Another issue that we considered on the panel was the question of where trans and non-binary performers sit within this discussion. At the MTV awards Asia Kate Dillon – the star of TV’s Billions – presented Watson her award. Asia is a non-binary actor and recently made headlines on the grounds that they were granted permission by the Emmy Awards to choose their own category for consdiertion of their work on Billions. Asia decided to position themself in the male category appropriate to their work. This is a positive and inclusive decision from the Emmys, but it raises another question about whom exactly the idea of gender-neutral categories benefits. Emma Watson, despite her talent and indisputable use of her voice and platform for good messaging and dialogue on equality and justice, is a typically cis-gendered, privileged, white female - not entirely emblematic of the multiplicity of gender expressions one could expect from an idea of gender-neutrality. So I suppose I’m wondering this: do gender neutral categories serve to function as a means whereby men and women are on a level playing field, or for trans and non-binary performers to not have to fit themselves into different categories based on a male female dichotomy? Or perhaps it is both? And more to this point, as raised by Josie Smith on the BBC panel, this discussion really ought to revolve around issues of opportunity, employment and education. It remains true that women are hired in directorial positions at a lesser rate than their male counterparts, with women making up only 13% of directors in the top 750 films of 2015, and 7% in the top 250. Clearly the hiring practices of Hollywood and the filmmaking community at large are as much to blame for the Academy’s under-representation of women as the academy itself – it’s a cyclical problem. And moreover, in the light of these statistics, what does this suggest for trans and non-binary directors? And the same applies to performers. It is well known that while Hollywood may be more embracing of telling trans-related narratives, they still, for the most part, balk at hiring trans performers with ease and regularity, for supporting roles, let alone leading ones. Perhaps we’ll see gender-neutral categories across the board at different awards institutions, however a part of me worries this would be too premature a move, and takes for granted the deeply rooted bias and inequality already at play.

I suppose this conversation surrounding gender-neutral award categories serves two purposes. It is in-keeping with a current discourse on representation, diversity, and inclusivity in media, but more than that, the mainstream and youthful appeal of MTV, and their decision to de-gender their categories, pushes the conversation and the links between gender-neutrality, and equality between men and women, and between cis-gendered, trans, and non-binary people.
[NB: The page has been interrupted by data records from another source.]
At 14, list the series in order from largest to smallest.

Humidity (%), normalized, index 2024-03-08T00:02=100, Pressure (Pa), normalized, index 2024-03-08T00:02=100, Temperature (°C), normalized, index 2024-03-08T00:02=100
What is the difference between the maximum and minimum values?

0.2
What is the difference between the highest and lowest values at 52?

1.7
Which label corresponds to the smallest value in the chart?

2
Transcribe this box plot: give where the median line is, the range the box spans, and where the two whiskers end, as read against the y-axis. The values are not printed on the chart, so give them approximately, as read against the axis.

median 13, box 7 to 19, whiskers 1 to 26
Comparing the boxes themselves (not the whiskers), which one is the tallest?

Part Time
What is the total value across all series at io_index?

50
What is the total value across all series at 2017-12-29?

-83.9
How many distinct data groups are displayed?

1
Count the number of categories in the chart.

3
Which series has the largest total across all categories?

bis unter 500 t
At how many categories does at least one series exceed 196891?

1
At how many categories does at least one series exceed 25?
Despite protestations from some people in the media using MTV’s, move and the discourse of gender and (in)equality surrounding it, a to skewer Watson’s powerful and important work, and to minimise and mock the lived experiences of trans and non-binary folk at large, this conversation is valuable, important, and necessary, and perhaps it proves that MTV has moved beyond their seemingly irrelevant days of MTV’s Cribs and Teen Mom, and are spring-boarding themselves into relevance with socially conscious, inclusive, and ostensibly egalitarian practices, no matter how inconsequential they may prove to be in relation to other institutions that are still very much entrenched in gender bias and inequality.